Auxiliaire de la société et alliée de la politique, l’Église était condamnée à partager le déclin intellectuel et spirituel de ce qu’on appelle les « âges de ténèbres » européens. Durant cette époque, la religion prit un caractère de plus en plus monastique, ascétique et règlementaire. Au sens spirituel, le christianisme était en hibernation. À côté de cette religion sommeillante et sécularisée, il exista, durant toute cette période, un courant continu de mysticisme, une expérience spirituelle fantastique frisant l’irréel et philosophiquement parente du panthéisme.
Durant ces sombres siècles de désespoir, la religion redevint pratiquement de seconde main. Les individus étaient à peu près perdus devant l’autorité, la tradition et la mainmise de l’Église qui s’étendait sur tout. Une nouvelle menace spirituelle s’éleva par la création d’une galaxie de « saints » censés avoir une influence spéciale auprès des tribunaux divins ; en conséquence, si l’on savait faire efficacement appel à eux, ils devaient pouvoir intercéder en faveur des hommes auprès des Dieux.
Tout en restant impuissant à barrer la route aux âges des ténèbres qui arrivaient, le christianisme était suffisamment socialisé et paganisé pour survivre d’autant mieux à une période prolongée de ténèbres morales et de stagnation spirituelle. Et il subsista bel et bien durant la longue nuit de la civilisation occidentale et agissait encore en tant qu’influence morale dans le monde à l’aurore de la Renaissance. Après l’écoulement des âges de ténèbres, la réhabilitation du christianisme eut pour résultat de faire naitre de nombreuses sectes d’enseignements chrétiens dont les croyances étaient adaptées à des types spéciaux – intellectuels, émotionnels et spirituels – de personnalités humaines. Beaucoup de ces collectivités chrétiennes spéciales, ou familles religieuses, subsistent encore à l’époque où nous effectuons cette présentation.

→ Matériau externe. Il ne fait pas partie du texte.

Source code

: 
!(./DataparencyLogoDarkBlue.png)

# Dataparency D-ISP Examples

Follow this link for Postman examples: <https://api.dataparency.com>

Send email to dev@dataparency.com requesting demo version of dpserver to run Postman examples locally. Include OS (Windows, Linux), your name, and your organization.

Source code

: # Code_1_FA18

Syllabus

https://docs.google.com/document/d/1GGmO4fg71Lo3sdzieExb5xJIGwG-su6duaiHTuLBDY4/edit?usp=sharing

L’histoire montre que le christianisme est né de la transformation involontaire de la religion de Jésus en une religion à propos de Jésus. Elle montre aussi que le christianisme a subi l’hellénisation, la paganisation, la sécularisation, l’institutionnalisme, la dépravation intellectuelle, la décadence spirituelle, l’hibernation morale, les menaces d’extinction, la régénérescence ultérieure, la fragmentation et, plus récemment, une réhabilitation relative. Ce curriculum dénote une vitalité qui lui est inhérente et la possession d’immenses facultés de récupération. Et ce même christianisme est actuellement présent dans le monde civilisé des peuples occidentaux, faisant face à une lutte pour la vie encore plus inquiétante que les mémorables crises caractéristiques de ses anciennes batailles pour la domination.
La religion est aujourd’hui confrontée au défi d’un nouvel âge de mentalité scientifique et de tendances matérialistes. Dans ce gigantesque conflit entre le temporel et le spirituel, la religion de Jésus finira par triompher.